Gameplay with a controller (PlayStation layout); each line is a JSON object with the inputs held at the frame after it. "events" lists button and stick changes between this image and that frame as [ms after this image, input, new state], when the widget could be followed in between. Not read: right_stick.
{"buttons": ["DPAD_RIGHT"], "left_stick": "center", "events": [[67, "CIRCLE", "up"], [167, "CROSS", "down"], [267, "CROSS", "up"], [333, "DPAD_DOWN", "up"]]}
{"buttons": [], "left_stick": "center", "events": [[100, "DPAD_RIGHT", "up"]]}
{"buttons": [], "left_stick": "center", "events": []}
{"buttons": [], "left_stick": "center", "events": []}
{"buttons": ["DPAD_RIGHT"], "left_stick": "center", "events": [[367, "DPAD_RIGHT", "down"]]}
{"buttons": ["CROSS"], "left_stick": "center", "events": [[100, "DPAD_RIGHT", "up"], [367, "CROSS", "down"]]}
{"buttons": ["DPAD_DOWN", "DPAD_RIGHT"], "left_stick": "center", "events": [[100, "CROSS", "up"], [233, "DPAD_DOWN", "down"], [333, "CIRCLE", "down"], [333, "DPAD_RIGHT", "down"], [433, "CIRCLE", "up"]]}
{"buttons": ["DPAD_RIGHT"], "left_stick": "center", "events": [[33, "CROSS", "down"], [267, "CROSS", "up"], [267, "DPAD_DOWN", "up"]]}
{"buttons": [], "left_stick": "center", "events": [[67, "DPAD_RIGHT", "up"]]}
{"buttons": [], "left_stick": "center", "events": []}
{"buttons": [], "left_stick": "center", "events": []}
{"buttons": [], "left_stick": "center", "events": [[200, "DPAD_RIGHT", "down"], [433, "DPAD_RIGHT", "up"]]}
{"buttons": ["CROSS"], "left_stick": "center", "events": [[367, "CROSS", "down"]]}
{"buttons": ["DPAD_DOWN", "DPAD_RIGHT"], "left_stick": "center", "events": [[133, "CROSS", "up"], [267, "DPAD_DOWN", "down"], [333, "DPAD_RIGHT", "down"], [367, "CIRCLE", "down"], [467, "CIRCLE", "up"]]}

■ ■ ■

- _Assignment_:
Wherever the word "CIRCLE" appears in the records above, copy that line.

- _Final answer_:
{"buttons": ["DPAD_RIGHT"], "left_stick": "center", "events": [[67, "CIRCLE", "up"], [167, "CROSS", "down"], [267, "CROSS", "up"], [333, "DPAD_DOWN", "up"]]}
{"buttons": ["DPAD_DOWN", "DPAD_RIGHT"], "left_stick": "center", "events": [[100, "CROSS", "up"], [233, "DPAD_DOWN", "down"], [333, "CIRCLE", "down"], [333, "DPAD_RIGHT", "down"], [433, "CIRCLE", "up"]]}
{"buttons": ["DPAD_DOWN", "DPAD_RIGHT"], "left_stick": "center", "events": [[133, "CROSS", "up"], [267, "DPAD_DOWN", "down"], [333, "DPAD_RIGHT", "down"], [367, "CIRCLE", "down"], [467, "CIRCLE", "up"]]}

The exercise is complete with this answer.